== Segment start ==

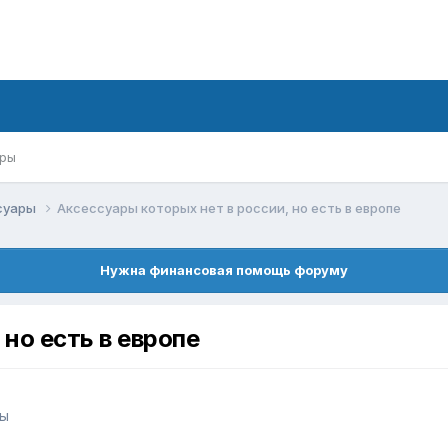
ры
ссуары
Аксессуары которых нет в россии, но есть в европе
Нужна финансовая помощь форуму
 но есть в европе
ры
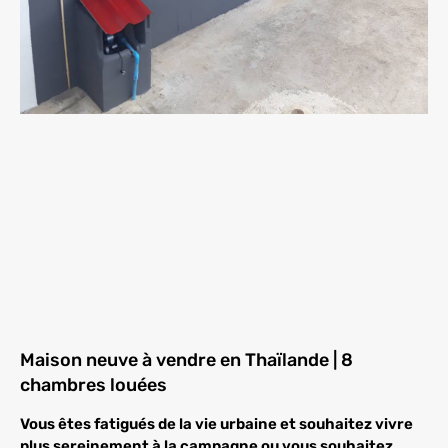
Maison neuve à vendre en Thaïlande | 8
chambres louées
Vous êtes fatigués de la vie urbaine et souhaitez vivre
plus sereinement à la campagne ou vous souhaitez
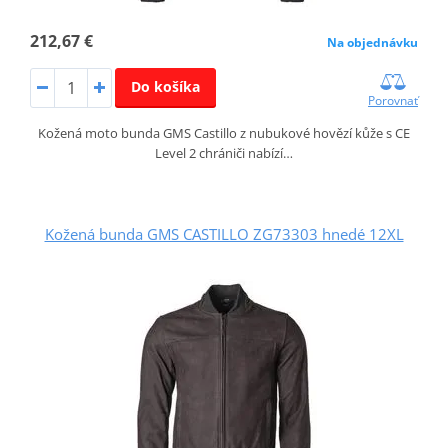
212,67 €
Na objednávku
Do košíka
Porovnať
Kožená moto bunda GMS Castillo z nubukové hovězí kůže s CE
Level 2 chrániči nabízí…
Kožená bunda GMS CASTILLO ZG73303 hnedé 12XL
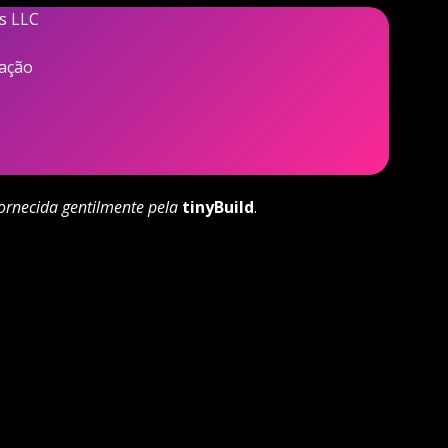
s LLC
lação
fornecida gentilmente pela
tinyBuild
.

== Segment end ==

--- Task brief ---
Repeat each line above exactly as it reads, omitting any pictures.

--- Answer ---
ры
ссуары
Аксессуары которых нет в россии, но есть в европе
Нужна финансовая помощь форуму
 но есть в европе
ры
Maison neuve à vendre en Thaïlande | 8
chambres louées
Vous êtes fatigués de la vie urbaine et souhaitez vivre
plus sereinement à la campagne ou vous souhaitez
212,67 €
Na objednávku
Do košíka
Porovnať
Kožená moto bunda GMS Castillo z nubukové hovězí kůže s CE
Level 2 chrániči nabízí…
Kožená bunda GMS CASTILLO ZG73303 hnedé 12XL
s LLC
lação
fornecida gentilmente pela
tinyBuild
.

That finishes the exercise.